- EXERCISE DIRECTIONS -
Copy every line of the data that contains the string "participant".

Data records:
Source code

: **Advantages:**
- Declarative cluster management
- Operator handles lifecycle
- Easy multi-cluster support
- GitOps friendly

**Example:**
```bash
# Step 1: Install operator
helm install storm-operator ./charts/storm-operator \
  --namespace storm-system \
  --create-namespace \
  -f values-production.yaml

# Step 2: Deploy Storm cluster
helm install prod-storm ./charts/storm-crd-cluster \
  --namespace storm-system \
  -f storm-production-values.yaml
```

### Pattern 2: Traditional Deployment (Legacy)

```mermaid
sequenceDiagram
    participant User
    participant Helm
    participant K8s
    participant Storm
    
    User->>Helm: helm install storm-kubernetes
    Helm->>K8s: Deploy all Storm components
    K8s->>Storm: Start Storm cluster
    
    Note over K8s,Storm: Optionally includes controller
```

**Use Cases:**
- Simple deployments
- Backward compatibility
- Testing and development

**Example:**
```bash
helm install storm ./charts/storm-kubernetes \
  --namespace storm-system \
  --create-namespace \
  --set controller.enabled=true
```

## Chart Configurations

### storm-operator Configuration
* * *
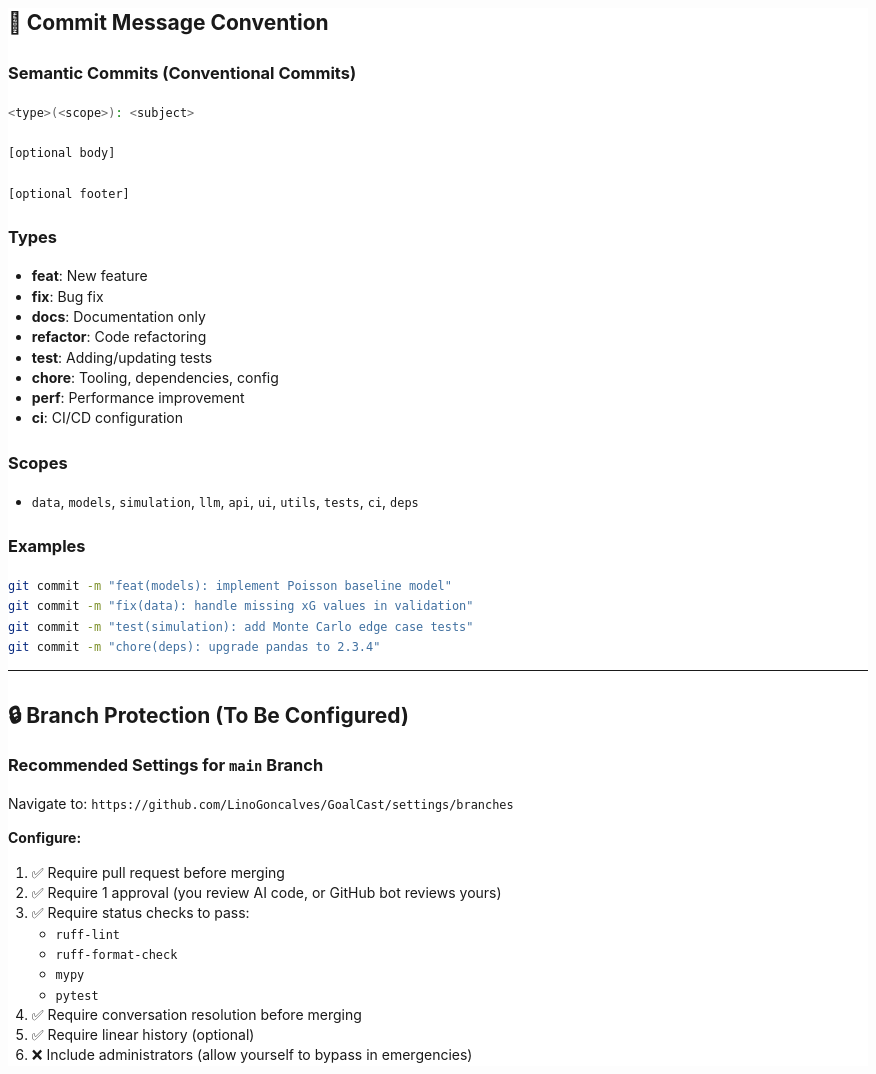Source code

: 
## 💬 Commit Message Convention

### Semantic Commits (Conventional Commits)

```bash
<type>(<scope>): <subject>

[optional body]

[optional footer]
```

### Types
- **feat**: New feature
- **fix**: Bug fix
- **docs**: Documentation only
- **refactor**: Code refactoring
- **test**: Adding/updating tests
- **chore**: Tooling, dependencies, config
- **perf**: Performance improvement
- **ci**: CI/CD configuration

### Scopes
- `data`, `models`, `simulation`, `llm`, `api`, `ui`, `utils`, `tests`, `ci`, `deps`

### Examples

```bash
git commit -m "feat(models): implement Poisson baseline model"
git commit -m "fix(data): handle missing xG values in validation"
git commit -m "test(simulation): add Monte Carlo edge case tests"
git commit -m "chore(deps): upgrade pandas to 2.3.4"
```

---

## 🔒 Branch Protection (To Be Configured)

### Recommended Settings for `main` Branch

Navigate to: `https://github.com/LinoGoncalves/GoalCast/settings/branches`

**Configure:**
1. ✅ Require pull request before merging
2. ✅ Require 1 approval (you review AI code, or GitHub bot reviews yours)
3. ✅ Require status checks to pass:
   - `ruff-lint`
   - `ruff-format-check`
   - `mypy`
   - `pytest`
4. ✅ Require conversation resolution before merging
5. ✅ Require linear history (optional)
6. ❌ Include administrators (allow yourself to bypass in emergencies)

- ANSWER TO THIS EXERCISE -
    participant User
    participant Helm
    participant K8s
    participant Storm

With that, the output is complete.